Breţcu again, with the return service to Brașov fiercely guarded. Perhaps as a result, only one other passenger was
brave enough to climb aboard for the return trip to Brașov.

Trains of 4 different operators congregate in Brașov station. On the left, a Regiotrans DMU loads for another trip to
Breţcu, in the “secret” platform on the east side of the layout. Confusingly, this does not have its own subway
access, and is gained by crossing the tracks from the next island to the west. Next right is a CFR train recently arrived
from Sfântu Gheorghe. Just visible behind the throng on the next island is the rear of an Alstom DMU of Softrans,
which will work to Craiova via Bucureşti Nord. The rake of orange and black coaches belongs to Astra Trans Carpatic
which, at the time of the visit, operated an overnight service to Arad.

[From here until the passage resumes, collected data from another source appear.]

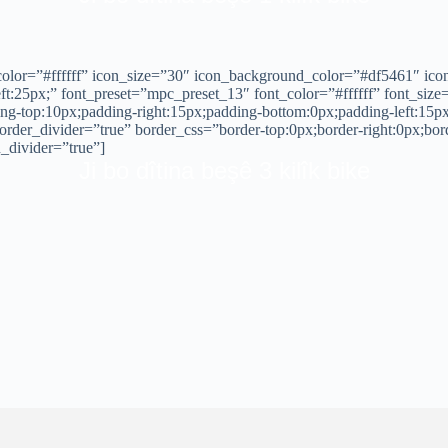
n_color=”#ffffff” icon_size=”30″ icon_background_color=”#df5461″ ic
ft:25px;” font_preset=”mpc_preset_13″ font_color=”#ffffff” font_size
ng-top:10px;padding-right:15px;padding-bottom:0px;padding-left:15p
order_divider=”true” border_css=”border-top:0px;border-right:0px;bor
n_divider=”true”]
Ji bo dîtina beşê 3 kilîk bike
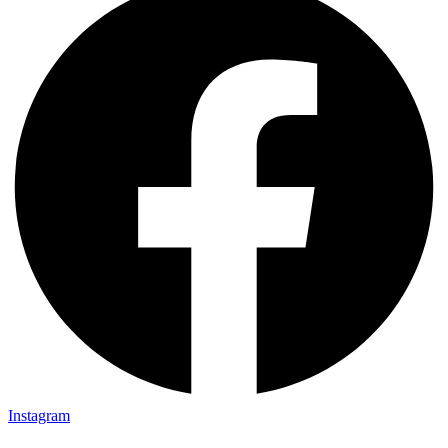
Instagram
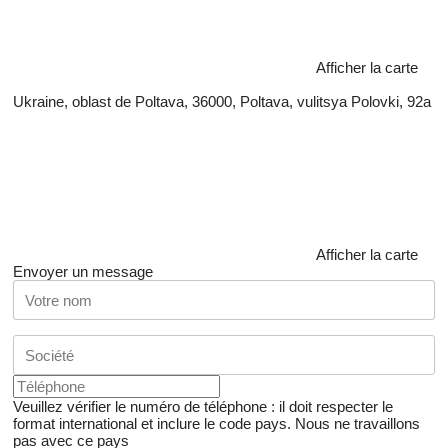
Afficher la carte
Ukraine, oblast de Poltava, 36000, Poltava, vulitsya Polovki, 92a
Afficher la carte
Envoyer un message
Veuillez vérifier le numéro de téléphone : il doit respecter le
format international et inclure le code pays.
Nous ne travaillons
pas avec ce pays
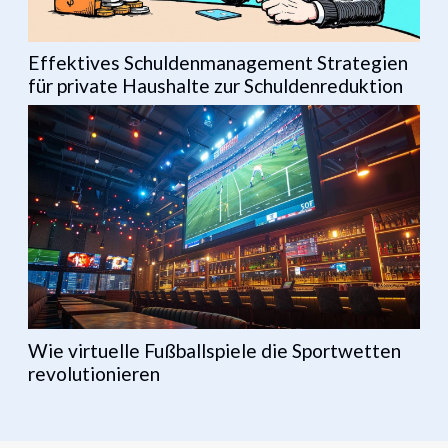
Effektives Schuldenmanagement Strategien
für private Haushalte zur Schuldenreduktion
Wie virtuelle Fußballspiele die Sportwetten
revolutionieren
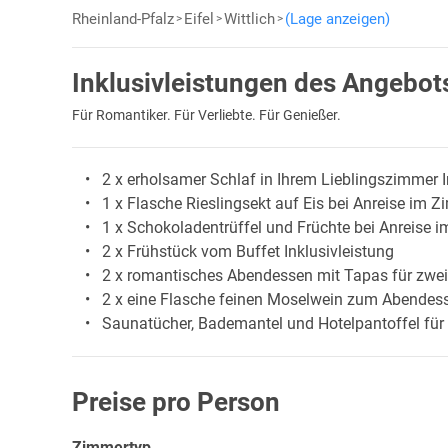
Rheinland-Pfalz
Eifel
Wittlich
(Lage anzeigen)
Inklusivleistungen des Angebot
Für Romantiker. Für Verliebte. Für Genießer.
2 x erholsamer Schlaf in Ihrem Lieblingszimmer I
1 x Flasche Rieslingsekt auf Eis bei Anreise im Z
1 x Schokoladentrüffel und Früchte bei Anreise i
2 x Frühstück vom Buffet Inklusivleistung
2 x romantisches Abendessen mit Tapas für zwei
2 x eine Flasche feinen Moselwein zum Abendess
Saunatücher, Bademantel und Hotelpantoffel für 
Preise pro Person
Zimmertyp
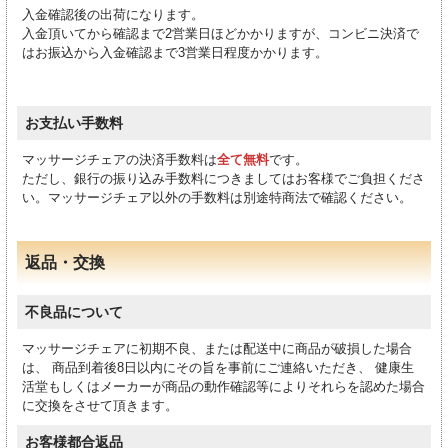
入金確認後の出荷になります。
入金頂いてから確認まで2営業日ほどかかりますが、コンビニ決済で
はお振込から入金確認まで3営業日程度かかります。
お支払い手数料
マッサージチェアの決済手数料は
全て無料
です。
ただし、銀行の振り込み手数料につきましてはお客様でご負担くださ
い。マッサージチェア以外の手数料は別途特商法で確認ください。
返品・交換
不良品について
マッサージチェアに初期不良、または配送中に商品が破損した場合
は、 商品到着後8日以内にその旨を事前にご連絡いただき、 健康生
活堂もしくはメーカーが商品の動作確認等によりそれらを認めた場合
に交換をさせて頂きます。
お客様都合返品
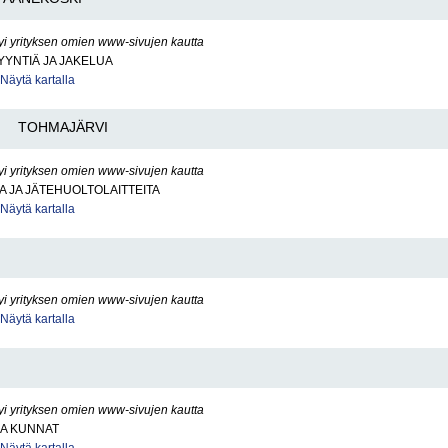
yi yrityksen omien www-sivujen kautta
YNTIÄ JA JAKELUA
Näytä kartalla
TOHMAJÄRVI
yi yrityksen omien www-sivujen kautta
 JA JÄTEHUOLTOLAITTEITA
Näytä kartalla
yi yrityksen omien www-sivujen kautta
Näytä kartalla
yi yrityksen omien www-sivujen kautta
JA KUNNAT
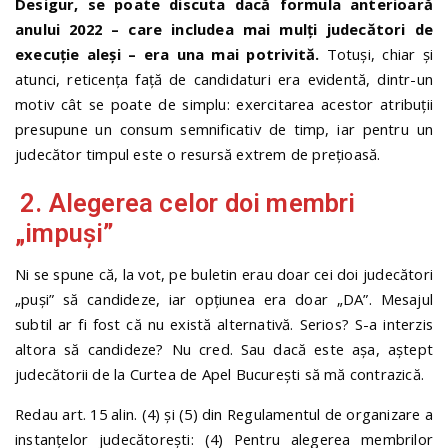
Desigur, se poate discuta dacă formula anterioară
anului 2022 – care includea mai mulți judecători de
execuție aleși – era una mai potrivită.
Totuși, chiar și
atunci, reticența față de candidaturi era evidentă, dintr-un
motiv cât se poate de simplu: exercitarea acestor atribuții
presupune un consum semnificativ de timp, iar pentru un
judecător timpul este o resursă extrem de prețioasă.
2. Alegerea celor doi membri
„impuși”
Ni se spune că, la vot, pe buletin erau doar cei doi judecători
„puși” să candideze, iar opțiunea era doar „DA”. Mesajul
subtil ar fi fost că nu există alternativă. Serios? S-a interzis
altora să candideze? Nu cred. Sau dacă este aşa, aştept
judecătorii de la Curtea de Apel Bucureşti să mă contrazică.
Redau art. 15 alin. (4) şi (5) din Regulamentul de organizare a
instanţelor judecătoreşti: (4) Pentru alegerea membrilor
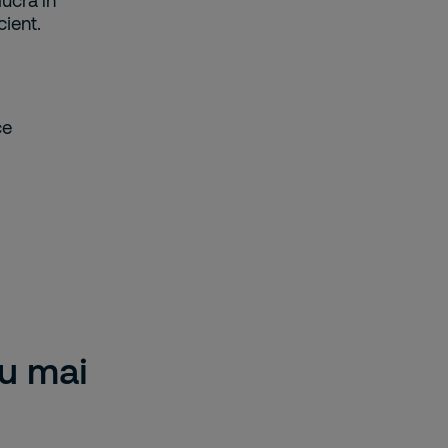
lucra în
cient.
ce
u mai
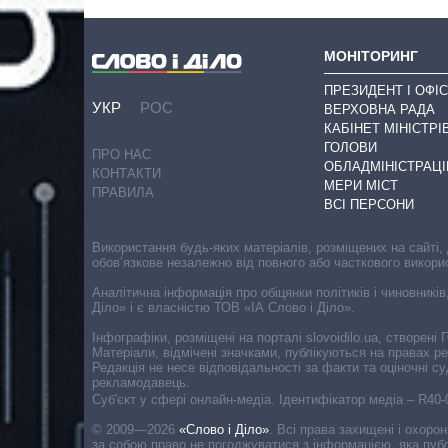
МОНІТОРИНГ
ПРЕЗИДЕНТ І ОФІС
УКР
РОС
ВЕРХОВНА РАДА
КАБІНЕТ МІНІСТРІ
ГОЛОВИ
ПРО НАС
ОБЛАДМІНІСТРАЦІ
КОНТАКТИ
МЕРИ МІСТ
ПРАВИЛА
ВСІ ПЕРСОНИ
Використання будь-яких матеріалів, розміщених на сайті,
обов’язкове незалежно від повного або часткового викори
Аналітична інформація про обіцянки політиків і чиновників
Діло» і є власністю ТОВ «ІА Слово і Діло».
Інфографіки, розміщені на порталі slovoidilo.ua, створен
Матеріали, відмічені значками, публікуються на правах р
Редакція не несе відповідальності за факти та оціночні 
рекламодавець.
Cуб'єкт у сфері онлайн-медіа. Ідентифікатор медіа – R40
© 2009—2026
«Слово і Діло»
.
Всі права захищені і охоро
за собою право не погоджуватися з інформацією, яка публ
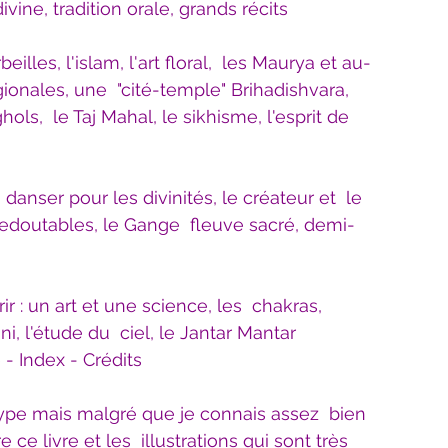
divine, tradition orale, grands récits
illes, l'islam, l'art floral,  les Maurya et au-
ionales, une  "cité-temple" Brihadishvara, 
s,  le Taj Mahal, le sikhisme, l'esprit de 
danser pour les divinités, le créateur et  le 
 redoutables, le Gange  fleuve sacré, demi-
ir : un art et une science, les  chakras, 
ni, l'étude du  ciel, le Jantar Mantar
 - Index - Crédits
type mais malgré que je connais assez  bien 
re ce livre et les  illustrations qui sont très 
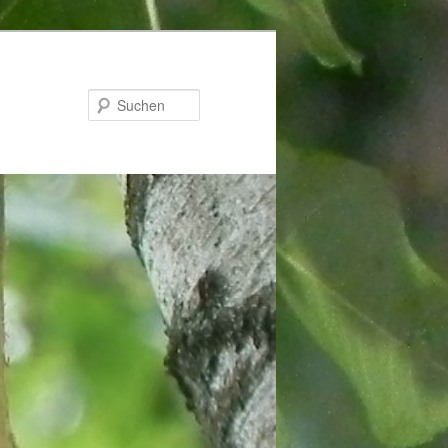
Suchen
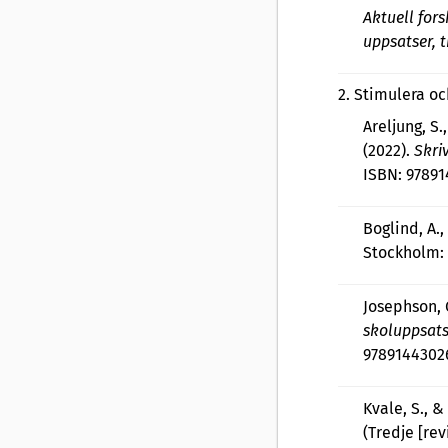
Aktuell fors
uppsatser, 
2
.
Stimulera oc
Areljung, S.
(2022).
Skri
ISBN: 9789
Boglind, A.,
Stockholm:
Josephson, O
skoluppsatse
9789144302
Kvale, S., &
(Tredje [re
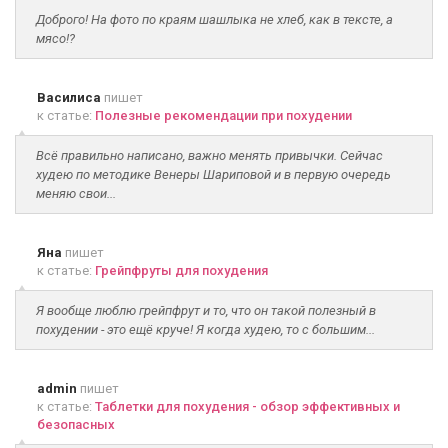
Доброго! На фото по краям шашлыка не хлеб, как в тексте, а
мясо!?
Василиса
пишет
к статье:
Полезные рекомендации при похудении
Всё правильно написано, важно менять привычки. Сейчас
худею по методике Венеры Шариповой и в первую очередь
меняю свои...
Яна
пишет
к статье:
Грейпфруты для похудения
Я вообще люблю грейпфрут и то, что он такой полезный в
похудении - это ещё круче! Я когда худею, то с большим...
admin
пишет
к статье:
Таблетки для похудения - обзор эффективных и
безопасных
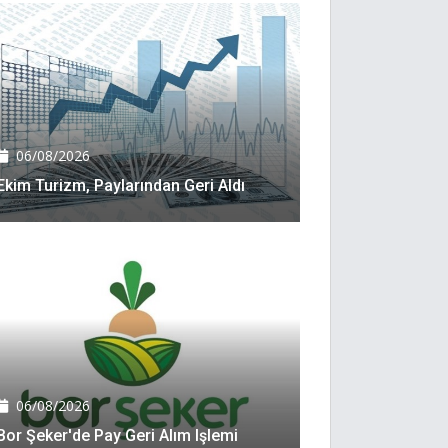
06/08/2026
Ekim Turizm, Paylarından Geri Aldı
06/08/2026
Bor Şeker'de Pay Geri Alım Işlemi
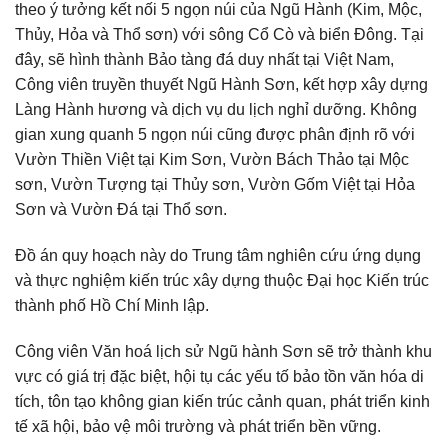
theo ý tưởng kết nối 5 ngọn núi của Ngũ Hành (Kim, Mộc,
Thủy, Hỏa và Thổ sơn) với sông Cổ Cò và biển Đông. Tại
đây, sẽ hình thành Bảo tàng đá duy nhất tại Việt Nam,
Công viên truyền thuyết Ngũ Hành Sơn, kết hợp xây dựng
Làng Hành hương và dịch vụ du lịch nghỉ dưỡng. Không
gian xung quanh 5 ngọn núi cũng được phân định rõ với
Vườn Thiền Việt tại Kim Sơn, Vườn Bách Thảo tại Mộc
sơn, Vườn Tượng tại Thủy sơn, Vườn Gốm Việt tại Hỏa
Sơn và Vườn Đá tại Thổ sơn.
Đồ án quy hoạch này do Trung tâm nghiên cứu ứng dụng
và thực nghiệm kiến trúc xây dựng thuộc Đại học Kiến trúc
thành phố Hồ Chí Minh lập.
Công viên Văn hoá lịch sử Ngũ hành Sơn sẽ trở thành khu
vực có giá trị đặc biệt, hội tụ các yếu tố bảo tồn văn hóa di
tích, tôn tạo không gian kiến trúc cảnh quan, phát triển kinh
tế xã hội, bảo vệ môi trường và phát triển bền vững.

Early Saturday morning at Craiova, and an Alstom DMU awaits departure with the international service to Vidin. In
the background a sister unit sets off for Sibiu on an InterRegio working. This class of unit is rapidly replacing loco
hauled trains on both local and IR services. The other bay platform is occupied by an imminent stopping service to
Bucureşti Nord.

Canines outnumber humans on the platform at Golenti, with the one nearest the camera unfortunately failing to
present its best profile. The Craiova – Vidin service awaits time for its departure across the international bridge into
Bulgaria. Electrification extends only some 500 metres behind the photographer, finishing in recently laid exchange
sidings. Internal services, some still worked by elderly 4-wheel railbuses, branch left shortly before the bridge to
terminate at Calafat.

The prison-like international platform at Vidin is the venue for co-located border controls of Romania and Bulgaria,
based in the building to the left. Just visible through the bars are the domestic platforms, from which a loco hauled
rake of ex-DB coaches, still containing maps of the Rheinland, would convey the writer to Sofia.